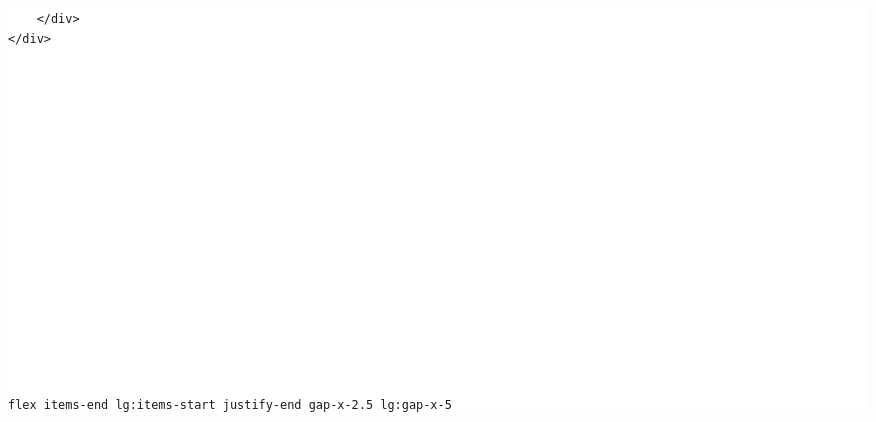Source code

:         
        </div>
    </div>

















    flex items-end lg:items-start justify-end gap-x-2.5 lg:gap-x-5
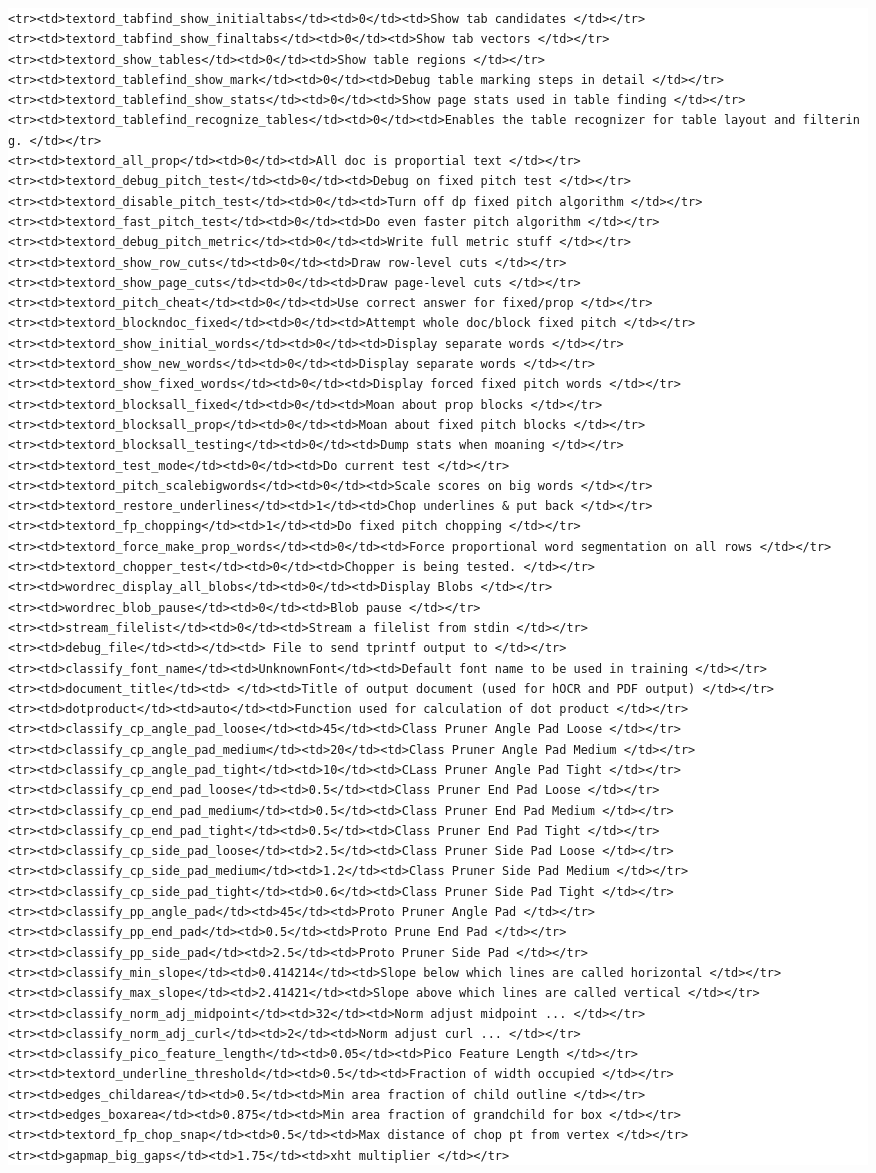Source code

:     <tr><td>textord_tabfind_show_initialtabs</td><td>0</td><td>Show tab candidates </td></tr>
    <tr><td>textord_tabfind_show_finaltabs</td><td>0</td><td>Show tab vectors </td></tr>
    <tr><td>textord_show_tables</td><td>0</td><td>Show table regions </td></tr>
    <tr><td>textord_tablefind_show_mark</td><td>0</td><td>Debug table marking steps in detail </td></tr>
    <tr><td>textord_tablefind_show_stats</td><td>0</td><td>Show page stats used in table finding </td></tr>
    <tr><td>textord_tablefind_recognize_tables</td><td>0</td><td>Enables the table recognizer for table layout and filtering. </td></tr>
    <tr><td>textord_all_prop</td><td>0</td><td>All doc is proportial text </td></tr>
    <tr><td>textord_debug_pitch_test</td><td>0</td><td>Debug on fixed pitch test </td></tr>
    <tr><td>textord_disable_pitch_test</td><td>0</td><td>Turn off dp fixed pitch algorithm </td></tr>
    <tr><td>textord_fast_pitch_test</td><td>0</td><td>Do even faster pitch algorithm </td></tr>
    <tr><td>textord_debug_pitch_metric</td><td>0</td><td>Write full metric stuff </td></tr>
    <tr><td>textord_show_row_cuts</td><td>0</td><td>Draw row-level cuts </td></tr>
    <tr><td>textord_show_page_cuts</td><td>0</td><td>Draw page-level cuts </td></tr>
    <tr><td>textord_pitch_cheat</td><td>0</td><td>Use correct answer for fixed/prop </td></tr>
    <tr><td>textord_blockndoc_fixed</td><td>0</td><td>Attempt whole doc/block fixed pitch </td></tr>
    <tr><td>textord_show_initial_words</td><td>0</td><td>Display separate words </td></tr>
    <tr><td>textord_show_new_words</td><td>0</td><td>Display separate words </td></tr>
    <tr><td>textord_show_fixed_words</td><td>0</td><td>Display forced fixed pitch words </td></tr>
    <tr><td>textord_blocksall_fixed</td><td>0</td><td>Moan about prop blocks </td></tr>
    <tr><td>textord_blocksall_prop</td><td>0</td><td>Moan about fixed pitch blocks </td></tr>
    <tr><td>textord_blocksall_testing</td><td>0</td><td>Dump stats when moaning </td></tr>
    <tr><td>textord_test_mode</td><td>0</td><td>Do current test </td></tr>
    <tr><td>textord_pitch_scalebigwords</td><td>0</td><td>Scale scores on big words </td></tr>
    <tr><td>textord_restore_underlines</td><td>1</td><td>Chop underlines & put back </td></tr>
    <tr><td>textord_fp_chopping</td><td>1</td><td>Do fixed pitch chopping </td></tr>
    <tr><td>textord_force_make_prop_words</td><td>0</td><td>Force proportional word segmentation on all rows </td></tr>
    <tr><td>textord_chopper_test</td><td>0</td><td>Chopper is being tested. </td></tr>
    <tr><td>wordrec_display_all_blobs</td><td>0</td><td>Display Blobs </td></tr>
    <tr><td>wordrec_blob_pause</td><td>0</td><td>Blob pause </td></tr>
    <tr><td>stream_filelist</td><td>0</td><td>Stream a filelist from stdin </td></tr>
    <tr><td>debug_file</td><td></td><td> File to send tprintf output to </td></tr>
    <tr><td>classify_font_name</td><td>UnknownFont</td><td>Default font name to be used in training </td></tr>
    <tr><td>document_title</td><td> </td><td>Title of output document (used for hOCR and PDF output) </td></tr>
    <tr><td>dotproduct</td><td>auto</td><td>Function used for calculation of dot product </td></tr>
    <tr><td>classify_cp_angle_pad_loose</td><td>45</td><td>Class Pruner Angle Pad Loose </td></tr>
    <tr><td>classify_cp_angle_pad_medium</td><td>20</td><td>Class Pruner Angle Pad Medium </td></tr>
    <tr><td>classify_cp_angle_pad_tight</td><td>10</td><td>CLass Pruner Angle Pad Tight </td></tr>
    <tr><td>classify_cp_end_pad_loose</td><td>0.5</td><td>Class Pruner End Pad Loose </td></tr>
    <tr><td>classify_cp_end_pad_medium</td><td>0.5</td><td>Class Pruner End Pad Medium </td></tr>
    <tr><td>classify_cp_end_pad_tight</td><td>0.5</td><td>Class Pruner End Pad Tight </td></tr>
    <tr><td>classify_cp_side_pad_loose</td><td>2.5</td><td>Class Pruner Side Pad Loose </td></tr>
    <tr><td>classify_cp_side_pad_medium</td><td>1.2</td><td>Class Pruner Side Pad Medium </td></tr>
    <tr><td>classify_cp_side_pad_tight</td><td>0.6</td><td>Class Pruner Side Pad Tight </td></tr>
    <tr><td>classify_pp_angle_pad</td><td>45</td><td>Proto Pruner Angle Pad </td></tr>
    <tr><td>classify_pp_end_pad</td><td>0.5</td><td>Proto Prune End Pad </td></tr>
    <tr><td>classify_pp_side_pad</td><td>2.5</td><td>Proto Pruner Side Pad </td></tr>
    <tr><td>classify_min_slope</td><td>0.414214</td><td>Slope below which lines are called horizontal </td></tr>
    <tr><td>classify_max_slope</td><td>2.41421</td><td>Slope above which lines are called vertical </td></tr>
    <tr><td>classify_norm_adj_midpoint</td><td>32</td><td>Norm adjust midpoint ... </td></tr>
    <tr><td>classify_norm_adj_curl</td><td>2</td><td>Norm adjust curl ... </td></tr>
    <tr><td>classify_pico_feature_length</td><td>0.05</td><td>Pico Feature Length </td></tr>
    <tr><td>textord_underline_threshold</td><td>0.5</td><td>Fraction of width occupied </td></tr>
    <tr><td>edges_childarea</td><td>0.5</td><td>Min area fraction of child outline </td></tr>
    <tr><td>edges_boxarea</td><td>0.875</td><td>Min area fraction of grandchild for box </td></tr>
    <tr><td>textord_fp_chop_snap</td><td>0.5</td><td>Max distance of chop pt from vertex </td></tr>
    <tr><td>gapmap_big_gaps</td><td>1.75</td><td>xht multiplier </td></tr>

-*-

■ Aim of the exercise ■
Without the pictures, write out all of the material exactly.

■ Expected answer ■
Source code

:         
        </div>
    </div>

















    flex items-end lg:items-start justify-end gap-x-2.5 lg:gap-x-5
Source code

:     <tr><td>textord_tabfind_show_initialtabs</td><td>0</td><td>Show tab candidates </td></tr>
    <tr><td>textord_tabfind_show_finaltabs</td><td>0</td><td>Show tab vectors </td></tr>
    <tr><td>textord_show_tables</td><td>0</td><td>Show table regions </td></tr>
    <tr><td>textord_tablefind_show_mark</td><td>0</td><td>Debug table marking steps in detail </td></tr>
    <tr><td>textord_tablefind_show_stats</td><td>0</td><td>Show page stats used in table finding </td></tr>
    <tr><td>textord_tablefind_recognize_tables</td><td>0</td><td>Enables the table recognizer for table layout and filtering. </td></tr>
    <tr><td>textord_all_prop</td><td>0</td><td>All doc is proportial text </td></tr>
    <tr><td>textord_debug_pitch_test</td><td>0</td><td>Debug on fixed pitch test </td></tr>
    <tr><td>textord_disable_pitch_test</td><td>0</td><td>Turn off dp fixed pitch algorithm </td></tr>
    <tr><td>textord_fast_pitch_test</td><td>0</td><td>Do even faster pitch algorithm </td></tr>
    <tr><td>textord_debug_pitch_metric</td><td>0</td><td>Write full metric stuff </td></tr>
    <tr><td>textord_show_row_cuts</td><td>0</td><td>Draw row-level cuts </td></tr>
    <tr><td>textord_show_page_cuts</td><td>0</td><td>Draw page-level cuts </td></tr>
    <tr><td>textord_pitch_cheat</td><td>0</td><td>Use correct answer for fixed/prop </td></tr>
    <tr><td>textord_blockndoc_fixed</td><td>0</td><td>Attempt whole doc/block fixed pitch </td></tr>
    <tr><td>textord_show_initial_words</td><td>0</td><td>Display separate words </td></tr>
    <tr><td>textord_show_new_words</td><td>0</td><td>Display separate words </td></tr>
    <tr><td>textord_show_fixed_words</td><td>0</td><td>Display forced fixed pitch words </td></tr>
    <tr><td>textord_blocksall_fixed</td><td>0</td><td>Moan about prop blocks </td></tr>
    <tr><td>textord_blocksall_prop</td><td>0</td><td>Moan about fixed pitch blocks </td></tr>
    <tr><td>textord_blocksall_testing</td><td>0</td><td>Dump stats when moaning </td></tr>
    <tr><td>textord_test_mode</td><td>0</td><td>Do current test </td></tr>
    <tr><td>textord_pitch_scalebigwords</td><td>0</td><td>Scale scores on big words </td></tr>
    <tr><td>textord_restore_underlines</td><td>1</td><td>Chop underlines & put back </td></tr>
    <tr><td>textord_fp_chopping</td><td>1</td><td>Do fixed pitch chopping </td></tr>
    <tr><td>textord_force_make_prop_words</td><td>0</td><td>Force proportional word segmentation on all rows </td></tr>
    <tr><td>textord_chopper_test</td><td>0</td><td>Chopper is being tested. </td></tr>
    <tr><td>wordrec_display_all_blobs</td><td>0</td><td>Display Blobs </td></tr>
    <tr><td>wordrec_blob_pause</td><td>0</td><td>Blob pause </td></tr>
    <tr><td>stream_filelist</td><td>0</td><td>Stream a filelist from stdin </td></tr>
    <tr><td>debug_file</td><td></td><td> File to send tprintf output to </td></tr>
    <tr><td>classify_font_name</td><td>UnknownFont</td><td>Default font name to be used in training </td></tr>
    <tr><td>document_title</td><td> </td><td>Title of output document (used for hOCR and PDF output) </td></tr>
    <tr><td>dotproduct</td><td>auto</td><td>Function used for calculation of dot product </td></tr>
    <tr><td>classify_cp_angle_pad_loose</td><td>45</td><td>Class Pruner Angle Pad Loose </td></tr>
    <tr><td>classify_cp_angle_pad_medium</td><td>20</td><td>Class Pruner Angle Pad Medium </td></tr>
    <tr><td>classify_cp_angle_pad_tight</td><td>10</td><td>CLass Pruner Angle Pad Tight </td></tr>
    <tr><td>classify_cp_end_pad_loose</td><td>0.5</td><td>Class Pruner End Pad Loose </td></tr>
    <tr><td>classify_cp_end_pad_medium</td><td>0.5</td><td>Class Pruner End Pad Medium </td></tr>
    <tr><td>classify_cp_end_pad_tight</td><td>0.5</td><td>Class Pruner End Pad Tight </td></tr>
    <tr><td>classify_cp_side_pad_loose</td><td>2.5</td><td>Class Pruner Side Pad Loose </td></tr>
    <tr><td>classify_cp_side_pad_medium</td><td>1.2</td><td>Class Pruner Side Pad Medium </td></tr>
    <tr><td>classify_cp_side_pad_tight</td><td>0.6</td><td>Class Pruner Side Pad Tight </td></tr>
    <tr><td>classify_pp_angle_pad</td><td>45</td><td>Proto Pruner Angle Pad </td></tr>
    <tr><td>classify_pp_end_pad</td><td>0.5</td><td>Proto Prune End Pad </td></tr>
    <tr><td>classify_pp_side_pad</td><td>2.5</td><td>Proto Pruner Side Pad </td></tr>
    <tr><td>classify_min_slope</td><td>0.414214</td><td>Slope below which lines are called horizontal </td></tr>
    <tr><td>classify_max_slope</td><td>2.41421</td><td>Slope above which lines are called vertical </td></tr>
    <tr><td>classify_norm_adj_midpoint</td><td>32</td><td>Norm adjust midpoint ... </td></tr>
    <tr><td>classify_norm_adj_curl</td><td>2</td><td>Norm adjust curl ... </td></tr>
    <tr><td>classify_pico_feature_length</td><td>0.05</td><td>Pico Feature Length </td></tr>
    <tr><td>textord_underline_threshold</td><td>0.5</td><td>Fraction of width occupied </td></tr>
    <tr><td>edges_childarea</td><td>0.5</td><td>Min area fraction of child outline </td></tr>
    <tr><td>edges_boxarea</td><td>0.875</td><td>Min area fraction of grandchild for box </td></tr>
    <tr><td>textord_fp_chop_snap</td><td>0.5</td><td>Max distance of chop pt from vertex </td></tr>
    <tr><td>gapmap_big_gaps</td><td>1.75</td><td>xht multiplier </td></tr>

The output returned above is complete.